Kindle Publishing: The Algorithm Trilogy

Category: BooksTechnology

Write novel, check.  Edit novel, check.  Edit novel again, check.  Edit novel a third time, check.  Continue editing, check.  Somewhere between the editing and the continued editing, I had to find the time to prepare the book for publishing.  I decided to go with Kindle publishing for a number of reasons.  I have been on board with the Kindle devices from the first generation.  You know, the device that was shaped like a doorstop, had a removable battery that was prone to removing itself, and the page buttons placed precariously near where a normal user would place their hands.  If you have no clue what I am talking about, you were probably smart enough to be a second generation adopter, and I envy you.

Why Amazon?  The obvious reason is that Amazon dominates the eBook market.  Amazon has an absurd marketshare of not just eReaders, but also number of eBooks sold.  Beyond that, I have also followed Amazon’s publishing strategy closely over the last five years.  Personally, I agree with the Amazon business strategy.  There are two main topics that most people take issue with.

First, the book format on Kindle is proprietary, instead of using the widely accepted and open ePub format.  How does the file format affect 99% of all consumers?  It doesn’t.  Which is why this is a moot point.  The proprietary format is Amazon’s way to force users to buy books from their online store instead of getting their eBooks from other sources.  It is still possible to use other eBook formats, they just have to be converted.  The majority of consumers will find this too time consuming and would pay the premium for convenience.  I am a firm believer that ease-of-use and user experience deserves a monetary premium.  If it didn’t, the iPad would have been extinct within the first year.

The second issue that many people have with the Kindle has to do with royalties, pricing, and treatment of publishers.  To simplify a complex problem, Amazon has instituted policies that drive down book prices, such as the famous $9.99 price point.  The publishing industry claims that the price point that Amazon is trying to reach is unsustainable.  To be honest, the publishing industry is correct, the prices that Amazon wants to reach cannot support publishers, editors, agents, cover designers, promoters, and the rest of the entourage.  This is not an accident.  It is Amazon’s intent to remove everyone but themselves and the writers from the equation, because it is a lot easier to split the money two way.  Personally, I think that old way of publishing won’t die anytime soon, but a lot of the business will transform to match the new technology.  Instead of publishers and agents being the gatekeepers to the community, books will be offered up via self publishing, and the user rating system will tell the public what is worth reading and what isn’t.  The better the internet becomes at delivering relevant content from originator to user, the more we will see the middle men industries decline.  If we extrapolate that idea to the extreme, you can see how easy it was to even brand the government as a “middle man” between citizens and their laws and taxes, which could be replaced by the “Algorithm of Mass Opinion” like in the Algorithm Trilogy.

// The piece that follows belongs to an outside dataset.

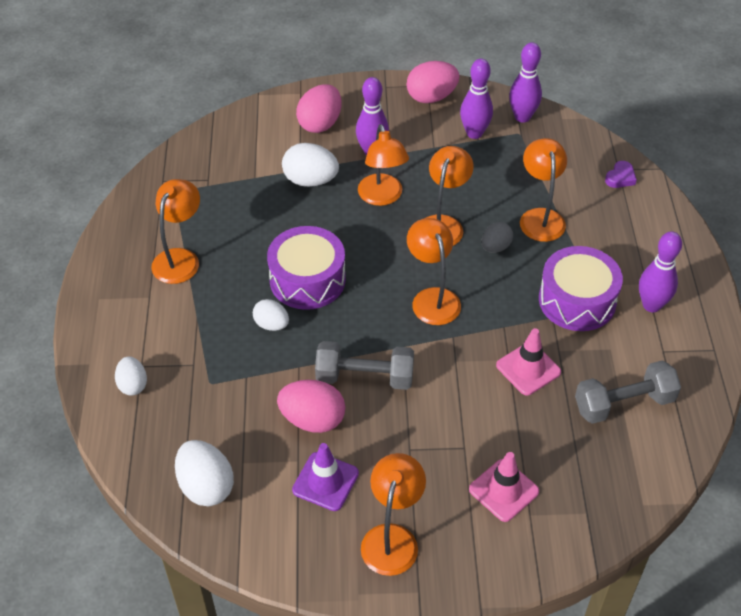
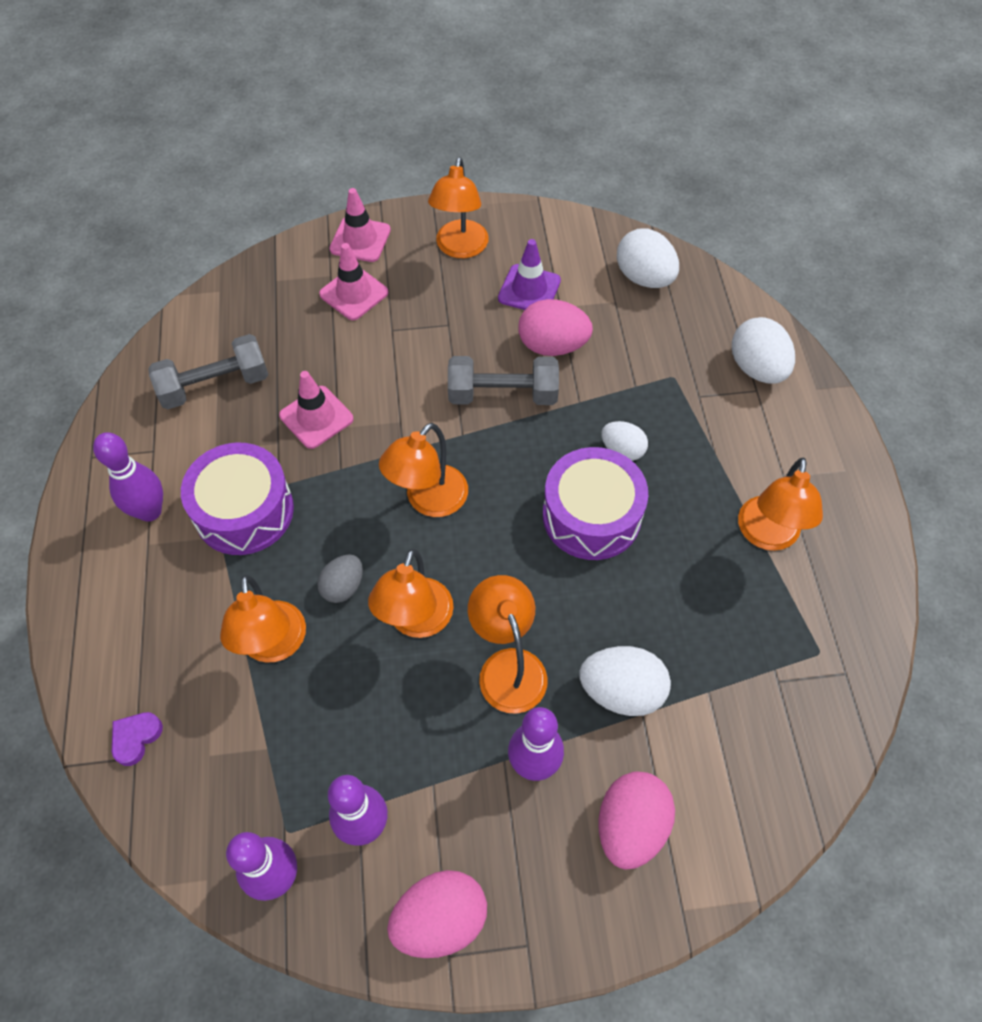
camera: 175 degrees right, 10 degrees up
white egg [115,357,147,396] -> white egg [732,317,795,383], size x1.61
orange lamp [407,218,461,325] -> orange lamp turned 60 degrees clockwise [379,423,468,517]
none -> pink traffic cone [329,188,391,262]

Without going into too much more detail, I feel the need to answer one more question that is fairly obvious at this point. Why did I choose to self publish instead of trying the traditional route.  In full disclosure, I did send the book to a major Sci-Fi publisher, and received a very heartfelt formula rejection letter that I fully intend on framing and hanging on the wall.  I didn’t think I would be lucky enough to get picked up on my first try.  I actually just submitted the book to follow through with the entire book writing process.  I could continue to submit to publishers but decided against it for a few reasons.  My main goal is just to get published, by any means.  Finding a publisher or an agent that fits into my unique genre is incredibly tough, and finding one that accepts open submissions is nearly impossible.  And, lastly, after reading horror stories of extremely talented writers being rejected dozens of times by publishers, I realized that my chances of getting struck by lightning are looking much better than being chosen by a publisher.